(1.) In this tenant's appeal directed against the order dismissing his revision for non-compliance of Ss. (1 of Section 29 of the Karnataka Rent Control Act, 1961, what has been vehemently argued for the landlord is that the appellant having given an undertaking before the High court that he would vacate the premises within six months, he is precluded from approaching this court under Article 136 of the Constitution of India. Reliance has been placed on R. N. Gosain v. Yashpal Dhir and it is urged that since law does not permit a person to approbate and reprobate and this principle is founded on the doctrine of election, this petition is liable to be dismissed on this ground.

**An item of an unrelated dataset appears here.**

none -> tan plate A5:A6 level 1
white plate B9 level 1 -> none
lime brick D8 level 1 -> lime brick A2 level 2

(2.) Election is a defence available affecting property and "considers that as done which ought to have been done", Halshury's Laws of England, 4th Edn. , Vol. 16, para 1372. It is statutorily recognised by Section 35 of the Transfer of Property Act, 1882. It applies where a person professes to transfer property which he has no right to transfer. Similarly, on the principle that a person may not approbate and reprobate, "a species of estoppel has arisen which seems tobe intermediate between estoppel by record and estoppel in pais. The principle that a person may not approbate and reprobate expresses two propositions: (1 that the person in question, having a choice between two courses of conduct, is to be treated as having made an election from which he cannot resile, and (2 that he will not be regarded, in general at any rate, as having so elected unless he has taken a benefit under or arising out of the course of conduct which he has first pursued and with which his subsequent conduct is inconsistent". Vide Halsbury's Laws of England, 4th Edn Vol. 16, para 1507.

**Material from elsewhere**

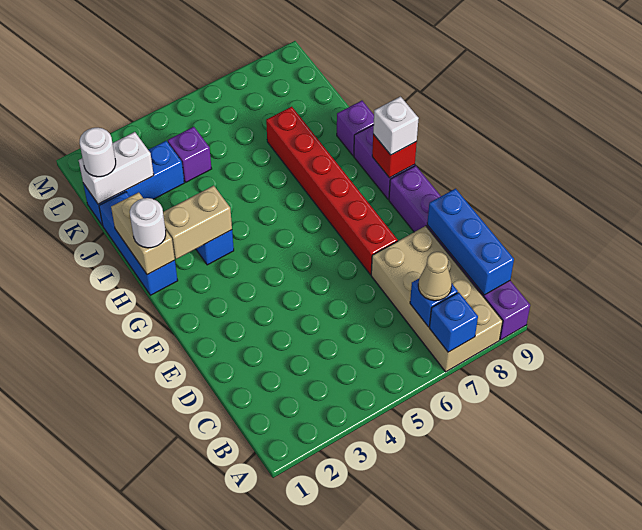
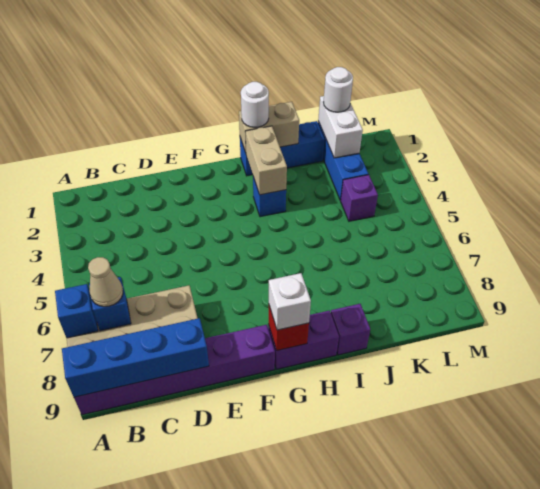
blue brick B9:D9 level 2 -> blue brick A9:D9 level 2
red brick E7:J7 level 1 -> none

(3.) None of these principles apply to an undertaking given by a tenant for vacating the premises within specified time. It is not a transfer of property by a person who has no right to transfer. The doctrine of election cannot be applied to deprive a person of his statutory right to appeal, much less a constitutional right of invoking extraordinary jurisdiction of this court as he having undertaken to vacate the premises was precluded from exercising his right to approach higher court. It is not exercise of option between two remedies open to him but depriving him of his constitutional right which would be contrary to constitutional guarantee and against law. There is no estoppel against statute.